== Job item ==
Rewrite everything from the start of the material down to the line containing "Centre national", switching "gratuitement" to "librement" and leaving all else unchanged.

─── Information supplied ───

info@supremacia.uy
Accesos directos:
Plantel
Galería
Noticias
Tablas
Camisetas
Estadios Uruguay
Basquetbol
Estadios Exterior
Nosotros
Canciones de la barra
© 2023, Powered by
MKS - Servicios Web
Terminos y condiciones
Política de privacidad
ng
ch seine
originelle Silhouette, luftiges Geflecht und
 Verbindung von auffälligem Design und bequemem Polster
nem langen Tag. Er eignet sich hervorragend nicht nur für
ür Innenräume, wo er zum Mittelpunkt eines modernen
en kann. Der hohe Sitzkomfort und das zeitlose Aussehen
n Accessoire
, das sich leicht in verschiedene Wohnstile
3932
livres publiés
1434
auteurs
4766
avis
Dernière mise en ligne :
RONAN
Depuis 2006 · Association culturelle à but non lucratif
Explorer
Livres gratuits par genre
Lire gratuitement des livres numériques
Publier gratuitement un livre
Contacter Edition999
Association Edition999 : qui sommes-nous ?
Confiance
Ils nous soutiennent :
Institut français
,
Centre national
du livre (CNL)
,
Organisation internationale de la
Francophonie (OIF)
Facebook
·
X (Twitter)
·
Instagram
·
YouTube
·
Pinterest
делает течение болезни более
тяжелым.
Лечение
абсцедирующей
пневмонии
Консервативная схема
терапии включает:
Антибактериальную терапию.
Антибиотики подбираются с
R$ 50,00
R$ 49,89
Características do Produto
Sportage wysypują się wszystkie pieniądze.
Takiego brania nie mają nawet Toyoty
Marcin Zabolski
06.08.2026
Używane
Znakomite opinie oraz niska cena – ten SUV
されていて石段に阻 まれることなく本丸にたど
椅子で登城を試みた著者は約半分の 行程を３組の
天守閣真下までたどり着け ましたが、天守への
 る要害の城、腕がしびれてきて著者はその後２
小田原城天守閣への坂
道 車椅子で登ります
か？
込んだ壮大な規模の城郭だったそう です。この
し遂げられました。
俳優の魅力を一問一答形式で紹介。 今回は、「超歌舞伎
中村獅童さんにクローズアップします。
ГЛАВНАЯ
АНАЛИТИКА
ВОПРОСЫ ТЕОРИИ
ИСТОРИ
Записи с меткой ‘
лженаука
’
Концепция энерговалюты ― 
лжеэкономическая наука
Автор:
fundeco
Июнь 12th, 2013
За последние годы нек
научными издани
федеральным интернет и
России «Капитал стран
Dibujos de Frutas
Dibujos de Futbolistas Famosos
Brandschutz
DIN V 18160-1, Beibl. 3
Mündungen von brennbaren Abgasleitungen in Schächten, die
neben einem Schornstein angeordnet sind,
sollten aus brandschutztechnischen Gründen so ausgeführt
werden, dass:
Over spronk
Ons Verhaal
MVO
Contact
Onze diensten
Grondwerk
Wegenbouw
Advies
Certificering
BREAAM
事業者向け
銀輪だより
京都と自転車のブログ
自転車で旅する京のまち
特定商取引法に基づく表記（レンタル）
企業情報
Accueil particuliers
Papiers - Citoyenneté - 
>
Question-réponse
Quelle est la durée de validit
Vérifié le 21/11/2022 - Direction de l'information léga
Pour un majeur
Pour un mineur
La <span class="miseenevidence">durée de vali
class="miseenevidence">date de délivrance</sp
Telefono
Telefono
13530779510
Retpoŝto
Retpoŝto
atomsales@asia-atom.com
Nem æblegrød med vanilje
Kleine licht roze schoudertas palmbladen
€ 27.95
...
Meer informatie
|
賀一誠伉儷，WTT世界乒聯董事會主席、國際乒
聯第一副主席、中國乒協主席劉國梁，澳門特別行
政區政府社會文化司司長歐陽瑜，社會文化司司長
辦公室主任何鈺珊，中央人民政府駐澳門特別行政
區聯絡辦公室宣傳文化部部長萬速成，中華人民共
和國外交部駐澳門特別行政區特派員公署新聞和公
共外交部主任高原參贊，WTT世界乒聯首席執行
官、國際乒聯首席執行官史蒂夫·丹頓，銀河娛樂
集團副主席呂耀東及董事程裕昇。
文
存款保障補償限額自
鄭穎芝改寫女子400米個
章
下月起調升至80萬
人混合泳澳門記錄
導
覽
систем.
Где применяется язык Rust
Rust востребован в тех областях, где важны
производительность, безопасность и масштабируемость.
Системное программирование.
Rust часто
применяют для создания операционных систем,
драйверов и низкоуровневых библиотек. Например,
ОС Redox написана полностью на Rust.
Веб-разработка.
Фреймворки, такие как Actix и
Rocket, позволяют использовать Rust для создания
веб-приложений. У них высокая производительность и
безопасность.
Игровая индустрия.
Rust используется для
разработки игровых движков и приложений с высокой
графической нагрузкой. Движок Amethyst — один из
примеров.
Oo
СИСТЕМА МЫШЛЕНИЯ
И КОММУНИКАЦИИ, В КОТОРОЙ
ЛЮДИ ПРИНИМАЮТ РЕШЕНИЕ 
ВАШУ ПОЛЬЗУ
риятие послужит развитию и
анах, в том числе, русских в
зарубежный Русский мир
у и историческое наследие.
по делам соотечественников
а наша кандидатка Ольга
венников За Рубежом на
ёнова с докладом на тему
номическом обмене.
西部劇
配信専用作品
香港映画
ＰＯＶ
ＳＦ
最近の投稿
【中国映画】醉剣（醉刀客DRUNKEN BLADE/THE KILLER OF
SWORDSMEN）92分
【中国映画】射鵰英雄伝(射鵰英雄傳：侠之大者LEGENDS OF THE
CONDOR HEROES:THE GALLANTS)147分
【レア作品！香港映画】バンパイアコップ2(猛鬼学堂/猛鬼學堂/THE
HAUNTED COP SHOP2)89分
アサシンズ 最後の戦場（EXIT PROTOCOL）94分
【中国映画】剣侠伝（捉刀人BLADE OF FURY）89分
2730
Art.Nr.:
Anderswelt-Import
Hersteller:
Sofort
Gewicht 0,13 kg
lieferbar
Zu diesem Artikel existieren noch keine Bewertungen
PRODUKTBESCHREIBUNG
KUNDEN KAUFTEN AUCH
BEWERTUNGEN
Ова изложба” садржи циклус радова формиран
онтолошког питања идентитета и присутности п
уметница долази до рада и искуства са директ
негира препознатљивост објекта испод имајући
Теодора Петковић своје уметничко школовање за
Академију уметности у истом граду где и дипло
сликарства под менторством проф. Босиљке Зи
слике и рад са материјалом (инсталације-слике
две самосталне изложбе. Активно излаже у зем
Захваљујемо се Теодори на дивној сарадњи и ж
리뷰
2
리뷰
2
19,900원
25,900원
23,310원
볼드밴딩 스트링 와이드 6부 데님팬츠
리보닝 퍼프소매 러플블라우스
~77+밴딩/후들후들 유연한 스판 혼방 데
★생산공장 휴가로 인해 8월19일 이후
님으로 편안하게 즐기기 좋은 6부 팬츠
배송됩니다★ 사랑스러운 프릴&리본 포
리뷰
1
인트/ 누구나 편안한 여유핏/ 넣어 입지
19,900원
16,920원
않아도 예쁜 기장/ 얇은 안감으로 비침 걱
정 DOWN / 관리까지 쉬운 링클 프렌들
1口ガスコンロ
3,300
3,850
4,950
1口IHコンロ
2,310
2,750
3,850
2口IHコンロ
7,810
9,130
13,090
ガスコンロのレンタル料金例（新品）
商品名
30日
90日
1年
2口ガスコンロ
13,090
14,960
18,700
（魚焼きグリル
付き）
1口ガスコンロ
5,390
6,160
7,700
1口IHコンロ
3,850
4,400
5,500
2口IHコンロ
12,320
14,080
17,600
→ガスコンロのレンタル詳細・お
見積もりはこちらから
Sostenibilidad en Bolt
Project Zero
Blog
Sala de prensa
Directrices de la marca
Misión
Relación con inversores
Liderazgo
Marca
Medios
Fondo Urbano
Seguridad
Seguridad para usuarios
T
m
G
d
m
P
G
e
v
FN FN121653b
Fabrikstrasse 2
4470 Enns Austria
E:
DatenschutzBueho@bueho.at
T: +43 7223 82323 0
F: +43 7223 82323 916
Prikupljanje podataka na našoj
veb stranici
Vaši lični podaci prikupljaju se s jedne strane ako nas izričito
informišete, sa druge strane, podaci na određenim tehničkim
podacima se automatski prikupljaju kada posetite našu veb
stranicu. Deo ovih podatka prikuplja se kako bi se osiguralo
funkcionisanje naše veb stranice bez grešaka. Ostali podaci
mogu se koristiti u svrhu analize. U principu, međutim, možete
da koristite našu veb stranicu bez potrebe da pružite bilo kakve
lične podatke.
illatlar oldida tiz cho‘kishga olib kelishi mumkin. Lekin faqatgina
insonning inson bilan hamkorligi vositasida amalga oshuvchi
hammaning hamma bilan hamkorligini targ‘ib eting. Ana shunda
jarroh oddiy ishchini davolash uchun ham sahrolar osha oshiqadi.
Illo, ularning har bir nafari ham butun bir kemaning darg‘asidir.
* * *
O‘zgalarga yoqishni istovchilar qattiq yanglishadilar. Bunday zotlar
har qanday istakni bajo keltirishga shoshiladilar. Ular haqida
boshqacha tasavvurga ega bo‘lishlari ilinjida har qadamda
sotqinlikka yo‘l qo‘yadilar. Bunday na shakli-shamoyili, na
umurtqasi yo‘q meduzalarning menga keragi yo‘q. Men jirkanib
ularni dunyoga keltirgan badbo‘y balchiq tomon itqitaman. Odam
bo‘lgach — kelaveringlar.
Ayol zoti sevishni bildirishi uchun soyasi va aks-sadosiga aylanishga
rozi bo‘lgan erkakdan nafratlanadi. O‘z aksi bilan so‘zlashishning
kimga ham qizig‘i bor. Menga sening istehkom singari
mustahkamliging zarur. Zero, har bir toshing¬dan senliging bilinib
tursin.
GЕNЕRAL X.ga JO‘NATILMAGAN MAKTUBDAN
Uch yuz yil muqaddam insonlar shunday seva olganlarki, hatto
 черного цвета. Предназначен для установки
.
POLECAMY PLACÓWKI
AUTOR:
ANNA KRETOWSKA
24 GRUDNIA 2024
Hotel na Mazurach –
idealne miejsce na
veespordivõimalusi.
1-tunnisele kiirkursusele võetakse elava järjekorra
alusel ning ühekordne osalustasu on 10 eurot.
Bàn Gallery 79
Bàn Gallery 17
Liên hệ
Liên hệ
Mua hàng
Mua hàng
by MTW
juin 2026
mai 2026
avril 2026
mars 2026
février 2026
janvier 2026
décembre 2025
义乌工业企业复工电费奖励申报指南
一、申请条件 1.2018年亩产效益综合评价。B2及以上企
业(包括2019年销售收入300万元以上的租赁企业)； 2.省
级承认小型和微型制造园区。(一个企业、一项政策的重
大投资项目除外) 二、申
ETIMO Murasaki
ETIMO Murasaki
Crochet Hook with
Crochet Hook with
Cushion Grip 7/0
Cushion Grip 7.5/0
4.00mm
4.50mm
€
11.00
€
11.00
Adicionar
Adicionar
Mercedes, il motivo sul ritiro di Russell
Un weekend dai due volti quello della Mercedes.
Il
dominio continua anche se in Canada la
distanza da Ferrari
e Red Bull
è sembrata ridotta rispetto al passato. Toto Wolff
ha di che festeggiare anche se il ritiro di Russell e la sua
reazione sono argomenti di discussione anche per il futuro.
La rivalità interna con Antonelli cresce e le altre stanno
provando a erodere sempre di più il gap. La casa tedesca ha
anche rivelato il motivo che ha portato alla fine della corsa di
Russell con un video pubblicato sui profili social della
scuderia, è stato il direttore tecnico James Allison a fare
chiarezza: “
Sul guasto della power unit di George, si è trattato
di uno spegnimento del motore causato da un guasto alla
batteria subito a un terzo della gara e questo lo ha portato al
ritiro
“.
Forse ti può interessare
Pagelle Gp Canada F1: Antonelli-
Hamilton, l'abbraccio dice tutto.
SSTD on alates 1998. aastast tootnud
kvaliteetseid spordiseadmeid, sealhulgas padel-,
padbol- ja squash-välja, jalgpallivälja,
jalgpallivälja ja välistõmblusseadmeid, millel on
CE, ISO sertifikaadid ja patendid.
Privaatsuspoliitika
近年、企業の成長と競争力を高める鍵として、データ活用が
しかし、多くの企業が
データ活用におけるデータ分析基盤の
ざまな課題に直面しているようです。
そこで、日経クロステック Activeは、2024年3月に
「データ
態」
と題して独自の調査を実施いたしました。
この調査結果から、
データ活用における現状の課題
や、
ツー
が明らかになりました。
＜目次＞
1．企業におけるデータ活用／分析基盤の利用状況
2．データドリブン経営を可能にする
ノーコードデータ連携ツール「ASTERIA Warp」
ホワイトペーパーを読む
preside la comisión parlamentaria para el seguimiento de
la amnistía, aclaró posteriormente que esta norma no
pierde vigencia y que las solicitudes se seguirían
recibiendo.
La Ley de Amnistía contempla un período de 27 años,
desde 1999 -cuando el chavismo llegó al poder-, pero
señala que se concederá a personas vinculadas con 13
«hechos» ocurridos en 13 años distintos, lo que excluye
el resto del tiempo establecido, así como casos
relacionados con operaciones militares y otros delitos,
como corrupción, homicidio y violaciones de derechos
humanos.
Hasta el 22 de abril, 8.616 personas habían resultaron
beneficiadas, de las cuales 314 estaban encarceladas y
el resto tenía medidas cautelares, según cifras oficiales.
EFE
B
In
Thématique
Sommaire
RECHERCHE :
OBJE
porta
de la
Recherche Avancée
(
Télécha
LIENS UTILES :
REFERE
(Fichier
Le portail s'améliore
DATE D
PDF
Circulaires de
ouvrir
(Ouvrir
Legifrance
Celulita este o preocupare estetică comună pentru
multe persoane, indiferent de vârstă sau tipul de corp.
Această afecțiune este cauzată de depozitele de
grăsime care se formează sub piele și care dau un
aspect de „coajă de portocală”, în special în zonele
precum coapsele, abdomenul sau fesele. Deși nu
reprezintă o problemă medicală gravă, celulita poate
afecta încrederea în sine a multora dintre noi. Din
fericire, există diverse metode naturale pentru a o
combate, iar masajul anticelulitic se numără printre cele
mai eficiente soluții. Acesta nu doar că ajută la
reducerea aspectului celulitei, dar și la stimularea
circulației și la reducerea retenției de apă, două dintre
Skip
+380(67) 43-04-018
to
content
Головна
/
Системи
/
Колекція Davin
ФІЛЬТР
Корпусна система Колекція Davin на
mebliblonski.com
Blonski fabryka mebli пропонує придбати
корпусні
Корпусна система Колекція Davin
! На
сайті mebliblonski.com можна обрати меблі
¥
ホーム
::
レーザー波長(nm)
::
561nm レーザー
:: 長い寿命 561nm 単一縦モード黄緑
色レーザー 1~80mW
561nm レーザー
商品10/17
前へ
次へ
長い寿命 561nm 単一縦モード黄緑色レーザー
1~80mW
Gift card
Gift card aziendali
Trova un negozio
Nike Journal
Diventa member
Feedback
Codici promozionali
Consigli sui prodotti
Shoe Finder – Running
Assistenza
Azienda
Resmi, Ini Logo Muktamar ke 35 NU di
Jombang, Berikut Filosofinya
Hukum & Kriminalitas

───

== Written response ==
info@supremacia.uy
Accesos directos:
Plantel
Galería
Noticias
Tablas
Camisetas
Estadios Uruguay
Basquetbol
Estadios Exterior
Nosotros
Canciones de la barra
© 2023, Powered by
MKS - Servicios Web
Terminos y condiciones
Política de privacidad
ng
ch seine
originelle Silhouette, luftiges Geflecht und
 Verbindung von auffälligem Design und bequemem Polster
nem langen Tag. Er eignet sich hervorragend nicht nur für
ür Innenräume, wo er zum Mittelpunkt eines modernen
en kann. Der hohe Sitzkomfort und das zeitlose Aussehen
n Accessoire
, das sich leicht in verschiedene Wohnstile
3932
livres publiés
1434
auteurs
4766
avis
Dernière mise en ligne :
RONAN
Depuis 2006 · Association culturelle à but non lucratif
Explorer
Livres gratuits par genre
Lire librement des livres numériques
Publier librement un livre
Contacter Edition999
Association Edition999 : qui sommes-nous ?
Confiance
Ils nous soutiennent :
Institut français
,
Centre national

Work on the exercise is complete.